Pourquoi, un être humain si cruel.
Pourquoi, un homme avec un sourire si cruel.
Pourquoi, cet homme impliqué dans la mort d’Elsa.
Pourquoi, cet homme qui avait ri en assassinant Meili.
Pourquoi, cet homme qui a tenté de dissimuler “ma” mort.
Pourquoi un tel homme, cet homme, cet homme――était-il si aimé ?
Subaru : “――――”
Je veux savoir. Je ne sais pas. Je veux savoir. Je ne sais pas. Seul moi, seul Subaru, seul “moi” ne connaît pas la raison. Je ne sais pas. Je ne comprends pas. C’est tellement unilatéral.
Subaru : “――――”
Si je demande, est-ce que je comprendrai ? Si je demande, est-ce que je pourrai le remettre en question ? Peux-tu me le dire ?
Penses-tu que c’était sincère ? Le sourire que j’ai exprimé, le sourire que j’ai affiché était faux, il y avait un vide dans mon cœur.

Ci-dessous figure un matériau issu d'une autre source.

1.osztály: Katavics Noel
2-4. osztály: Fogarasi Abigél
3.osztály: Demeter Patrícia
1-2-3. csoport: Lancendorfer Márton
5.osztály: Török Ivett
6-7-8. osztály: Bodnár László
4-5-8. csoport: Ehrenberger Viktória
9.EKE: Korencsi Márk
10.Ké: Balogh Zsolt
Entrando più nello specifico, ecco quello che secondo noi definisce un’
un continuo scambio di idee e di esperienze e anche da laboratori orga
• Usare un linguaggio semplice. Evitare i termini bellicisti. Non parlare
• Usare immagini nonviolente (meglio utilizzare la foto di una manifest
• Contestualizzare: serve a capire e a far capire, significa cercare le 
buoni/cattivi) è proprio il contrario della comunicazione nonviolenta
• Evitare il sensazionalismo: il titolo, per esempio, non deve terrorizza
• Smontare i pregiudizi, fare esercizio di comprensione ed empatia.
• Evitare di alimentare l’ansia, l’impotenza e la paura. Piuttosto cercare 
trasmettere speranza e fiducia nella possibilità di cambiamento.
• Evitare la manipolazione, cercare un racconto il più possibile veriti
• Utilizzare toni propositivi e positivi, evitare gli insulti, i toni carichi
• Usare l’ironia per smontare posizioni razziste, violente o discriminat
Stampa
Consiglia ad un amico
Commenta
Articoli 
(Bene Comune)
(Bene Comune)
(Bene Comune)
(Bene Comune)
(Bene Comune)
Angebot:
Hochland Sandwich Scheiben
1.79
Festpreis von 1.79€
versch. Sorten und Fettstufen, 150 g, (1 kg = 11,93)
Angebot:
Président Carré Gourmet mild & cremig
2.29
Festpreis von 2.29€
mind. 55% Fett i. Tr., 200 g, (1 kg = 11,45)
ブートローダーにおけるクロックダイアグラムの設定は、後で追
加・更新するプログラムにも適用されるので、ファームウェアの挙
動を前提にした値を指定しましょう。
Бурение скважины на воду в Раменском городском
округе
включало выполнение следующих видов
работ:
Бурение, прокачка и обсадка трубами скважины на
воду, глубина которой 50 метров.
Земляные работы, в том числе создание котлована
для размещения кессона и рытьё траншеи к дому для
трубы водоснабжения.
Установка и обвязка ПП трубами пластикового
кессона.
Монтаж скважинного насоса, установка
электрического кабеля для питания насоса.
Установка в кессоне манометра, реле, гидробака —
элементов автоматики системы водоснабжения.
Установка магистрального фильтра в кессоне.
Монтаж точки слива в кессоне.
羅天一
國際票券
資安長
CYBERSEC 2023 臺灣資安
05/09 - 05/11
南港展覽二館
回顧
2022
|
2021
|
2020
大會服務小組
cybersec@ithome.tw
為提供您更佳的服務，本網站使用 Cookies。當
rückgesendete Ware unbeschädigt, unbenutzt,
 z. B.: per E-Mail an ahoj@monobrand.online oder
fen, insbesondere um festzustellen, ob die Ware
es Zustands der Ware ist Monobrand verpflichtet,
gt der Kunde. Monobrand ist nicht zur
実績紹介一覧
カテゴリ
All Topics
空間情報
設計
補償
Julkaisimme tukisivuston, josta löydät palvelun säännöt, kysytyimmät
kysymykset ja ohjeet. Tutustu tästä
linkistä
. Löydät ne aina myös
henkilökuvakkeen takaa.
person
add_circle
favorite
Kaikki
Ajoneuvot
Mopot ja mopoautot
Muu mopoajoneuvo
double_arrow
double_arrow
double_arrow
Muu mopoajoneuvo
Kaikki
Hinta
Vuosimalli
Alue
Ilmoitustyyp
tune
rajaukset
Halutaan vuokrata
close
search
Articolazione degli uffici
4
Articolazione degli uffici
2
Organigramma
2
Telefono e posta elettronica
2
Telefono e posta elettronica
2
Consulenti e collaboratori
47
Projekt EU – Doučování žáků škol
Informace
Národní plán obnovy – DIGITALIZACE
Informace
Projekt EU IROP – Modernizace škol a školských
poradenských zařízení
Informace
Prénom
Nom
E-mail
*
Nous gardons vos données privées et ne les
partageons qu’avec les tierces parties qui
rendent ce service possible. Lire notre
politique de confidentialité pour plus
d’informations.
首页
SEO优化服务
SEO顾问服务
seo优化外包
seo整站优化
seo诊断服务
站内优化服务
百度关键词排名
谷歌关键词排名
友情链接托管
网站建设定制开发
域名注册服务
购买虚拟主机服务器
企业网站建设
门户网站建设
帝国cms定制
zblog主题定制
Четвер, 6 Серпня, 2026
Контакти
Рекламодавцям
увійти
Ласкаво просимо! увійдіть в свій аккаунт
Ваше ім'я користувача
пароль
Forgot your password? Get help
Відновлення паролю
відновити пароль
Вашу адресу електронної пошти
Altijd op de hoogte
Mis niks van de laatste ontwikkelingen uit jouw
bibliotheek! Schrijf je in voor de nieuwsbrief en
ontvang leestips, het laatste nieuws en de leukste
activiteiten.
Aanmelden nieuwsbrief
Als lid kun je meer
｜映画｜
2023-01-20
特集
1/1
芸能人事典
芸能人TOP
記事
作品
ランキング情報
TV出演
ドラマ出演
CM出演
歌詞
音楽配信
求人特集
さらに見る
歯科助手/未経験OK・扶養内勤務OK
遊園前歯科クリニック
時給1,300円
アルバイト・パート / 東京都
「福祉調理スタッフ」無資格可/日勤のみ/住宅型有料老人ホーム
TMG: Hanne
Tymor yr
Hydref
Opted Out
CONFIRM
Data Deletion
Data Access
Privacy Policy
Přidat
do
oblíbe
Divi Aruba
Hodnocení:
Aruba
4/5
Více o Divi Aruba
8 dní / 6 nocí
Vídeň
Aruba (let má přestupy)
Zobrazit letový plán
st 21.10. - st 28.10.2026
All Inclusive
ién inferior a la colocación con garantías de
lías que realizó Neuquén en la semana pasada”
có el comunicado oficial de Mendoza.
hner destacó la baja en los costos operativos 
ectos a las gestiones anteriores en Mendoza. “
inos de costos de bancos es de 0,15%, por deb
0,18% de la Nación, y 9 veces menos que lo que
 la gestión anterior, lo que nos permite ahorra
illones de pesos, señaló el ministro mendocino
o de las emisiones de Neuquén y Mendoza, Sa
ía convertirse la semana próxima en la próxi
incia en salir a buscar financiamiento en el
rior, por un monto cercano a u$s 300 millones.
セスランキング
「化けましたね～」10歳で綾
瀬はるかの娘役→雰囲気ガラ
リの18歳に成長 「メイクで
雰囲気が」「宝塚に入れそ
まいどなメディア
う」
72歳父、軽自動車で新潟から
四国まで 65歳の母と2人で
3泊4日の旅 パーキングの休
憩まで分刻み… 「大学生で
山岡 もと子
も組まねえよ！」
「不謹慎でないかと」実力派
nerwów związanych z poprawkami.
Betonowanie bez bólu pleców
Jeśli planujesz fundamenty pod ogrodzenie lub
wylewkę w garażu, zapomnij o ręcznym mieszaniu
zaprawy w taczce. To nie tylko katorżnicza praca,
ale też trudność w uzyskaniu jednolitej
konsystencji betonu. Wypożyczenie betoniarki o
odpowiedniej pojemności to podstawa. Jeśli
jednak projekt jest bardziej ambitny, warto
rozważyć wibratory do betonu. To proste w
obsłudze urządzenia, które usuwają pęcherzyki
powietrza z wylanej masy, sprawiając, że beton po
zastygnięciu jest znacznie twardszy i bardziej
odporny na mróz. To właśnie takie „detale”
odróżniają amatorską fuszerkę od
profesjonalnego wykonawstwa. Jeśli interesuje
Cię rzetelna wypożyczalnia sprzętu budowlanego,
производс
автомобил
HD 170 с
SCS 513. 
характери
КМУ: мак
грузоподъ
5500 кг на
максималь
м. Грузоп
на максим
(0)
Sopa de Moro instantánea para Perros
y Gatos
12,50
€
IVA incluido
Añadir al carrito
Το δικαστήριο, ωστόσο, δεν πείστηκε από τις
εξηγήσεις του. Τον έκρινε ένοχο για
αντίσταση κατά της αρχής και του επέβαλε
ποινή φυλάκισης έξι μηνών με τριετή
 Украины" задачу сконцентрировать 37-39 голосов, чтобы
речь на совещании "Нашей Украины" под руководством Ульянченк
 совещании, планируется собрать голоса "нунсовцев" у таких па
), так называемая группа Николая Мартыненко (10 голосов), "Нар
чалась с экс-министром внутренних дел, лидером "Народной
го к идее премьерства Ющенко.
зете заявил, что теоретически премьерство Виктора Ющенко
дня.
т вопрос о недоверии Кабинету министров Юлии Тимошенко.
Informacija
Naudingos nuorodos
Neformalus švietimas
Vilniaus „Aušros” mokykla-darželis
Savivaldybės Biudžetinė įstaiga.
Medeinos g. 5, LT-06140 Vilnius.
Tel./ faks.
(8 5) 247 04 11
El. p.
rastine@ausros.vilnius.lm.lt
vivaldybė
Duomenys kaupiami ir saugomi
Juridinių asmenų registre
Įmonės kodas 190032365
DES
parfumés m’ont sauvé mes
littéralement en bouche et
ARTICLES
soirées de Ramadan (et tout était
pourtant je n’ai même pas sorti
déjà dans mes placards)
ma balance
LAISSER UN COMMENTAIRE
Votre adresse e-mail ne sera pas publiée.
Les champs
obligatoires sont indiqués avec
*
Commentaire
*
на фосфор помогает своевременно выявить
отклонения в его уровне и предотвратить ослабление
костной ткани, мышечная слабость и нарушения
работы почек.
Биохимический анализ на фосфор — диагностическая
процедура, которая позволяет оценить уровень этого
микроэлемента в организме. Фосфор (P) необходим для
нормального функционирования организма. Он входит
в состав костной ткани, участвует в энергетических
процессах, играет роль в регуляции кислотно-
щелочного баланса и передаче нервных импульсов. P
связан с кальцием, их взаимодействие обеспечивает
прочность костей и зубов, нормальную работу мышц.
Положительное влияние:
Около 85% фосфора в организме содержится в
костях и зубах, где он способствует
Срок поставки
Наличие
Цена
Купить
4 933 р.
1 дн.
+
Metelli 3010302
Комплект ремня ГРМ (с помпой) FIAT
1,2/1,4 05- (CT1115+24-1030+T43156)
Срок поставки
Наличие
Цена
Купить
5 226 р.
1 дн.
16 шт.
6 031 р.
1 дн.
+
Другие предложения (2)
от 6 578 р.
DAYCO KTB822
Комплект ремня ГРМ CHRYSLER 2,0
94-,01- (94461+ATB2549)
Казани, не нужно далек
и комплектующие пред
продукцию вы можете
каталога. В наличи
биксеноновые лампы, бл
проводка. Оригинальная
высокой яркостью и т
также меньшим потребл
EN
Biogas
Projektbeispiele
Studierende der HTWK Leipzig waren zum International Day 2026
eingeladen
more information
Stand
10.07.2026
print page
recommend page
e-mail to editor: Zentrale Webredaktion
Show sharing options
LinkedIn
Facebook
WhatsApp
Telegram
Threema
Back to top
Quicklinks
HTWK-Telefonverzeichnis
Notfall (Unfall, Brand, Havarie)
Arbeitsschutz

C’est parce que tout le monde porte des masques, même toi, Natsuki Subaru. Même si tu n’as pas voulu le montrer à ta mère et à ton père à l’extérieur de la maison.
S’il existe un moyen de connaître la vérité, où est-il ? Que pensent-ils vraiment de moi, quels sont leurs vrais sentiments, pourquoi croient-ils tous en “Natsuki Subaru” ?
“Je” peux te le donner――un moyen de savoir.
(Note de Traduction : Cette partie en italique représente les pensées internes de Subaru. Meili intervient seulement dans la dernière phrase.)
Subaru : “――――”
Une voix résonnant dans son esprit le séduisit cruellement. Et il réalisa que la solution au problème qui dominait ses pensées depuis si longtemps était toute proche.
La réponse ne se trouvait-elle pas entre ses deux bras jusqu’à présent ?
Béatrice : “Subaru ?”
Fixant le silencieux Subaru, Béatrice plissa les yeux avec inquiétude.
Sans retourner son regard, Subaru baissa simplement les yeux entre ses bras.
Subaru : “――――”
――Un ouvrage noir et lourd, qui semblait offrir un accueil macabre à sa curiosité.